The principles are grouped so as to facilitate understanding, rather than according to any perceived criteria of importance.

1. Importance

Data should be considered legitimate, citable products of research. Data citations should be accorded the same importance in the scholarly record as citations of other research objects, such as publications.

In linguistics, data form not only a record of scholarship, but of cultural heritage, societal evolution, and human potential. Because of their importance in these areas, linguistic data are of fundamental importance to the field and should be treated as such.

2. Credit and Attribution

Data citations should facilitate giving scholarly credit and normative and legal attribution to all contributors to the data, recognizing that a single style or mechanism of attribution may not be applicable to all data.
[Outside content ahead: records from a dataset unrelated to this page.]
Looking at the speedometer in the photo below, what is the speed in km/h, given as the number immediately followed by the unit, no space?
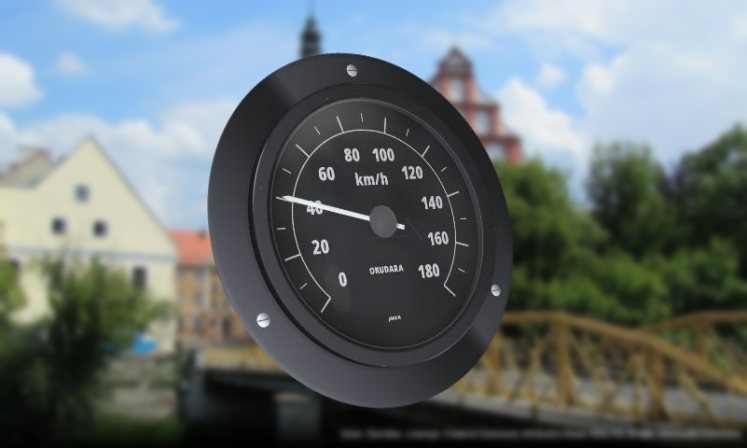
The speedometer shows 40km/h
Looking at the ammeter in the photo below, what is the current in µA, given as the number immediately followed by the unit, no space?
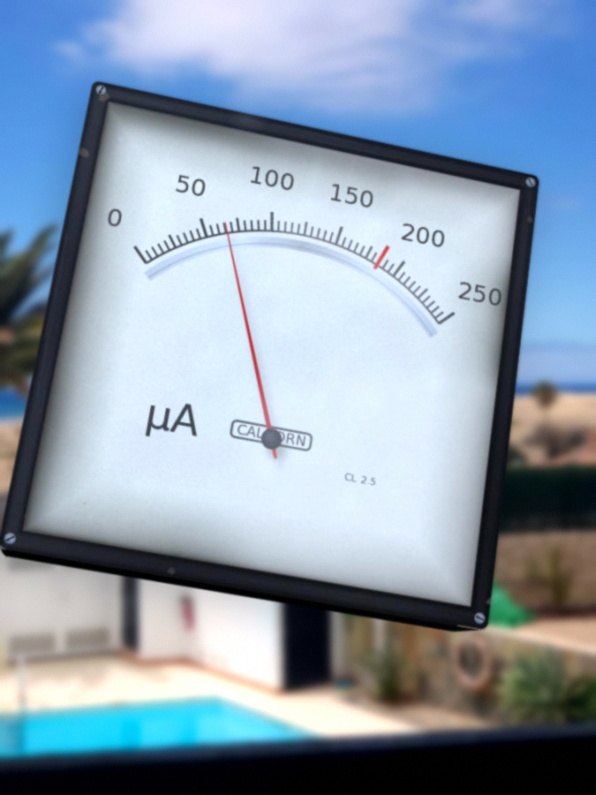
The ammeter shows 65µA
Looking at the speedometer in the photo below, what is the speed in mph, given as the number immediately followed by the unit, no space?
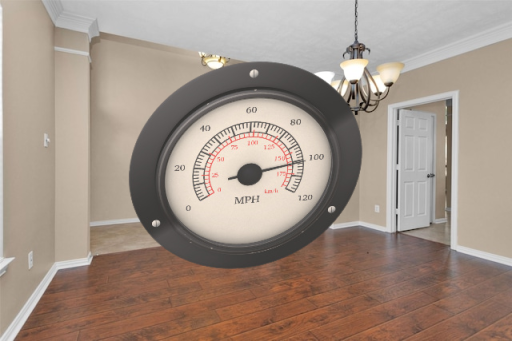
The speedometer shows 100mph
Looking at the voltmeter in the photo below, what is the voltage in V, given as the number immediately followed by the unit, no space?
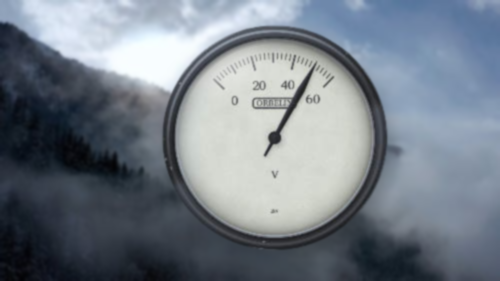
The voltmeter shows 50V
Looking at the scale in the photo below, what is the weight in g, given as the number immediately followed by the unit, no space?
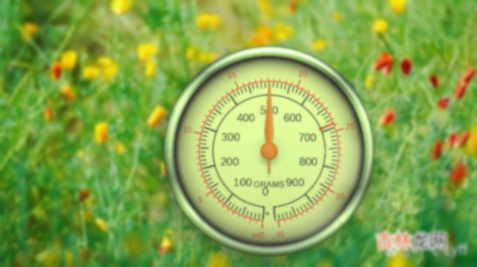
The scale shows 500g
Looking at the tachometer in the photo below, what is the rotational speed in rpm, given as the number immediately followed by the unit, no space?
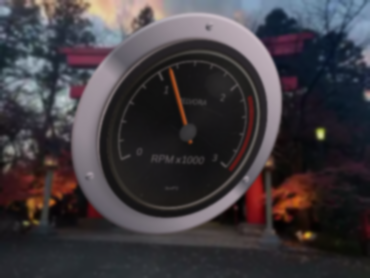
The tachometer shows 1100rpm
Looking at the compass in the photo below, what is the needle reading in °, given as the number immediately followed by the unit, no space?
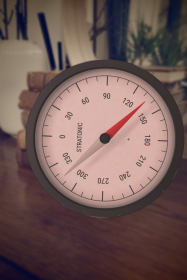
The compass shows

In linguistics, this applies not only to the researchers, but (when appropriate and possible) any individuals who participate in the collection or creation of those data, including native speakers, interviewees, and transcribers.

3. Evidence

In scholarly literature, whenever and wherever a claim relies upon data, the corresponding data should be cited.

In linguistics, the method of data collection should also be made apparent in the text, e.g. a native speaker judgment, recorded audio, written excerpt, ethnographic notes.

4. Unique Identification

A data citation should include a persistent method for identification that is machine actionable, globally unique, and widely used by a community.

In linguistics, many data repositories specializing in linguistic data, like DELAMAN archives and TROLLing, offer such identification in the form of a Persistent Identifier (PID), such as Digital Object Identifier (DOI), or Handle.

[Insert an example here]

5. Access

Data citations should facilitate access to the data themselves and to such associated metadata, documentation, code, and other materials, as are necessary for both humans and machines to make informed use of the referenced data.

Data should be as open as possible and as closed as necessary based on relevant ethical, legal and speaker community constraints. Researchers should strive wherever possible to make their data open in research protocols rather than closed.

6. Persistence

Unique identifiers, and metadata describing the data, and its disposition, should persist -- even beyond the lifespan of the data they describe.

Linguists should confirm that the archives or repositories where they are storing their data have written policies pertaining to persistence of data and metadata.

7. Specificity and Verifiability

Data citations should facilitate identification of, access to, and verification of the specific data that support a claim. Citations or citation metadata should include information about provenance and fixity sufficient to facilitate verifying that the specific timeslice, version and/or granular portion of data retrieved subsequently is the same as was originally cited.

For data uses that require a fine-grained citation for clarity, a systematic method of identification for the data should be used.

Sherzer, Joel (Researcher), Lanni (Contributor), Olowiktinappi (Performer), Armando Gutiérrez (Translator). (1970). "Myth of White Prophet - complete version" CUK001R002I200.pdf page 2. Kuna Collection of Joel Sherzer. The Archive of the Indigenous Languages of Latin America: Media: text. Access: public. Resource: CUK001R002.

8. Interoperability and Flexibility

Data citation methods should be sufficiently flexible to accommodate the variant practices among communities, but should not differ so much that they compromise interoperability of data citation practices across communities.